INPUT FOR THIS TASK –
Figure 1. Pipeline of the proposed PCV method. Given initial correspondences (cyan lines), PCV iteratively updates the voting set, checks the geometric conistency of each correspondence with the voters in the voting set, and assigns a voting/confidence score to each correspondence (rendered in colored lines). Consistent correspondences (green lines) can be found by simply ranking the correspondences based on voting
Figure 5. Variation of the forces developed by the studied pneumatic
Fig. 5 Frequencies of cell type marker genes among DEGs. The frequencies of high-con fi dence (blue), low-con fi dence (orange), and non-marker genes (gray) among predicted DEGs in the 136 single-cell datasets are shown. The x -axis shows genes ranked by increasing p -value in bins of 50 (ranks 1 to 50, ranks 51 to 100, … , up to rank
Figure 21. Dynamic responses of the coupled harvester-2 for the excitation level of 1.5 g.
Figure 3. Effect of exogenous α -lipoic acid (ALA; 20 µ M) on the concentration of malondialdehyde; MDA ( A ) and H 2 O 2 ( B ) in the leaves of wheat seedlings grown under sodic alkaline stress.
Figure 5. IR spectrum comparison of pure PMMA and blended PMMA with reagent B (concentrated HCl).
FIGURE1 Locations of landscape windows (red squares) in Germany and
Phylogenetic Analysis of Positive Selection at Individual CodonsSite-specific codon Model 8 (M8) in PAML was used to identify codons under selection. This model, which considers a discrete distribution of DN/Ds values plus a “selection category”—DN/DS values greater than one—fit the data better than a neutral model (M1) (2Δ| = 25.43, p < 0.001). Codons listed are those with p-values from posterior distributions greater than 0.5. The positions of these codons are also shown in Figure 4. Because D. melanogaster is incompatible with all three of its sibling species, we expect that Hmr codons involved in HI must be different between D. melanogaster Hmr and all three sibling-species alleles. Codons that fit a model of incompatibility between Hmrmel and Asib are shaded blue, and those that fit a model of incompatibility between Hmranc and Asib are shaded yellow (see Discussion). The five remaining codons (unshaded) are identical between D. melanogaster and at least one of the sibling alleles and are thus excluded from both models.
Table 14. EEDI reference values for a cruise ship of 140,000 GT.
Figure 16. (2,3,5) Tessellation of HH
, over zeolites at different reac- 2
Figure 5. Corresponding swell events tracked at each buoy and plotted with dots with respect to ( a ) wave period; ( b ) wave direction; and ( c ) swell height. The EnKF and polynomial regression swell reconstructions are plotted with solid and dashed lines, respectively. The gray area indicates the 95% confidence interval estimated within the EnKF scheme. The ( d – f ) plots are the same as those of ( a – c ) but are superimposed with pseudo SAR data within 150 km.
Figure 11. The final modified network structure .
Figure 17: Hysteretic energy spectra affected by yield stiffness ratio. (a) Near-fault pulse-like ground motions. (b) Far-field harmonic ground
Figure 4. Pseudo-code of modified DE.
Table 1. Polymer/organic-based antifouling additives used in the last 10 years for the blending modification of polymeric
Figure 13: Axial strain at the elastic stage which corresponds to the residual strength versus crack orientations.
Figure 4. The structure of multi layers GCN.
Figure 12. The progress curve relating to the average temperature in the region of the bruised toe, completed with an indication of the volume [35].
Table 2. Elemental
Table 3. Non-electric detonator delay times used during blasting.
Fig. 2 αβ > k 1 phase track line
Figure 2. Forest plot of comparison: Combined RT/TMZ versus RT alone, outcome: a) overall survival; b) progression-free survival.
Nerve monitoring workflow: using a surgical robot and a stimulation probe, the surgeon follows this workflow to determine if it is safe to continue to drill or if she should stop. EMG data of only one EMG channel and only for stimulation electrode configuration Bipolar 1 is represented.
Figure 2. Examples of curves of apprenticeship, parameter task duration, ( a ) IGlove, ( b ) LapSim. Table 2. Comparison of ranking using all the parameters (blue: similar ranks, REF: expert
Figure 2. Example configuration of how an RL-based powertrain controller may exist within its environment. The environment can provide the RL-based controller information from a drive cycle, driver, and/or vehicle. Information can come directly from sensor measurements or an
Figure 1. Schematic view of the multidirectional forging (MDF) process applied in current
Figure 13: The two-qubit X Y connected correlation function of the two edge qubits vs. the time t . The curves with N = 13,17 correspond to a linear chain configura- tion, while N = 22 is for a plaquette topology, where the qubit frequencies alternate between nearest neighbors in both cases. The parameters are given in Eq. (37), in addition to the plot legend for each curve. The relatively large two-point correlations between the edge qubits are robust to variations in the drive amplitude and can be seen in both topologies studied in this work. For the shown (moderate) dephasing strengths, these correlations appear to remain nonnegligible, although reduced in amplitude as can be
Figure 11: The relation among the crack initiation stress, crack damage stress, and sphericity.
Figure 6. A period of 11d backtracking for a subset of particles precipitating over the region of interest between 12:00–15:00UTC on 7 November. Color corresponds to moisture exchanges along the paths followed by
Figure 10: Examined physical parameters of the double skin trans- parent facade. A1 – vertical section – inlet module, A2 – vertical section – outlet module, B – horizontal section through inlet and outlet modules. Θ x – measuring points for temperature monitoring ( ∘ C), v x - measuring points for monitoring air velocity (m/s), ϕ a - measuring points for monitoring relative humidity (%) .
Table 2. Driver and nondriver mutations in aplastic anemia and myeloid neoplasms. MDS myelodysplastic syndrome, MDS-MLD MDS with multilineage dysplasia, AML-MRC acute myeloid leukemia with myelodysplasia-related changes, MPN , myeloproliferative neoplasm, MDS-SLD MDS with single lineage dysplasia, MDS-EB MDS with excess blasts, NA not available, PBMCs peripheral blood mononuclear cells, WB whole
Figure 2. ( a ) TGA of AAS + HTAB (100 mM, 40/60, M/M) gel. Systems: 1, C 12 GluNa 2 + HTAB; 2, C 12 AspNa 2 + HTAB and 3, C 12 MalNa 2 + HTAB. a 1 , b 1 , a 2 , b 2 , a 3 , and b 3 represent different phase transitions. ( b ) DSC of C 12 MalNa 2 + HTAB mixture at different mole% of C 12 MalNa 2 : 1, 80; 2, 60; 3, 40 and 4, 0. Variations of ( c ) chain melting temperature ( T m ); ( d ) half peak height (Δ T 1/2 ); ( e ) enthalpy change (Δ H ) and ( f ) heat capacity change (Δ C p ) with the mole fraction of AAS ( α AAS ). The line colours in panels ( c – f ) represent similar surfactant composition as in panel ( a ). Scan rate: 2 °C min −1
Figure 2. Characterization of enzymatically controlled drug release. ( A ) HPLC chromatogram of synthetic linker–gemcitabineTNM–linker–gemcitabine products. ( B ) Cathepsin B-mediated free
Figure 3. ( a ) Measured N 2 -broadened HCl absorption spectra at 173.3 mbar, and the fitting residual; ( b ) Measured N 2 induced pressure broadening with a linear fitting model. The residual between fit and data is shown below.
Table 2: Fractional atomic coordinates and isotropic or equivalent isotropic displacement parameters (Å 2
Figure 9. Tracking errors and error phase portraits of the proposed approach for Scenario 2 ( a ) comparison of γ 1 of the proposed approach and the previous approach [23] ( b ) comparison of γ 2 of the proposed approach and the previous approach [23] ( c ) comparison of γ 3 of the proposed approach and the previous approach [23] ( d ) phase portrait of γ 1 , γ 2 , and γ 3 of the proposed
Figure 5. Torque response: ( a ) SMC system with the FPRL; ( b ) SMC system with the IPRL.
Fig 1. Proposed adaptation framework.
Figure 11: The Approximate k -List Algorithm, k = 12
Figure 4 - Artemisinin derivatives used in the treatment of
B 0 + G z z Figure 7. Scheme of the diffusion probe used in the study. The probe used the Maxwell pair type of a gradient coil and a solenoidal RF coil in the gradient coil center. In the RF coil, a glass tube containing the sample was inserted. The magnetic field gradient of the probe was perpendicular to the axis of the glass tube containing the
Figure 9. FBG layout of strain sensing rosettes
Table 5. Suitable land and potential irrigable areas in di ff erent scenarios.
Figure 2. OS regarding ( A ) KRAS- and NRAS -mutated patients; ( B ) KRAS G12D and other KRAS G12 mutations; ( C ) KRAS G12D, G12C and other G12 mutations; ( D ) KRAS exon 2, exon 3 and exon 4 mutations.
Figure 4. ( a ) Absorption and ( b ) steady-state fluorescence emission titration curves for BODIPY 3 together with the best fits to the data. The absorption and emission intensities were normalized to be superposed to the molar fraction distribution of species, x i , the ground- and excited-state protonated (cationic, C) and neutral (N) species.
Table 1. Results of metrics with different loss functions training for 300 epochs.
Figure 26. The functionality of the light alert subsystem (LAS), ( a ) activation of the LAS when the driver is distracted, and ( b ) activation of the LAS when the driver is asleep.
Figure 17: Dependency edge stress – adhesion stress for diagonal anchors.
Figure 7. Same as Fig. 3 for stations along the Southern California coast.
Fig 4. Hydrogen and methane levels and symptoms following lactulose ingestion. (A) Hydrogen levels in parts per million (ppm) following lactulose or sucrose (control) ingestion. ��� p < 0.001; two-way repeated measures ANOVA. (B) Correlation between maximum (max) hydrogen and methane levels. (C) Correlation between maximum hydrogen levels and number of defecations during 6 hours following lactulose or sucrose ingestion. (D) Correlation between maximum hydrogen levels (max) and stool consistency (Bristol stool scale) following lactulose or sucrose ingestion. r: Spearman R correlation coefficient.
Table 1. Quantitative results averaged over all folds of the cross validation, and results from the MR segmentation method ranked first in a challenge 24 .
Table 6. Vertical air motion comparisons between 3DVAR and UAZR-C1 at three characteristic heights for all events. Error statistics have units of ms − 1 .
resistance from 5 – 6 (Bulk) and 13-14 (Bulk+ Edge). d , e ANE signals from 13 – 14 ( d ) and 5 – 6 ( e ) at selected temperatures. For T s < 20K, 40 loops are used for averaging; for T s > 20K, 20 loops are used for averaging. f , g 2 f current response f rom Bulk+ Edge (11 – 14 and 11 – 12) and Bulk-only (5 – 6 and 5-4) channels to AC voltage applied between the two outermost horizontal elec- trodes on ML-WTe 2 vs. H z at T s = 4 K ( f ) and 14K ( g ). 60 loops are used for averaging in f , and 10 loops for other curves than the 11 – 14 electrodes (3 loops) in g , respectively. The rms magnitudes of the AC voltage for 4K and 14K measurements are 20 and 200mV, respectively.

HOW TO COMPLETE THIS TASK – Could you return, word for word, only the lines running from the first line of the material above to the line that contains "Figure 21. Dynamic", inclusive?

TASK ANSWER –
Figure 1. Pipeline of the proposed PCV method. Given initial correspondences (cyan lines), PCV iteratively updates the voting set, checks the geometric conistency of each correspondence with the voters in the voting set, and assigns a voting/confidence score to each correspondence (rendered in colored lines). Consistent correspondences (green lines) can be found by simply ranking the correspondences based on voting
Figure 5. Variation of the forces developed by the studied pneumatic
Fig. 5 Frequencies of cell type marker genes among DEGs. The frequencies of high-con fi dence (blue), low-con fi dence (orange), and non-marker genes (gray) among predicted DEGs in the 136 single-cell datasets are shown. The x -axis shows genes ranked by increasing p -value in bins of 50 (ranks 1 to 50, ranks 51 to 100, … , up to rank
Figure 21. Dynamic responses of the coupled harvester-2 for the excitation level of 1.5 g.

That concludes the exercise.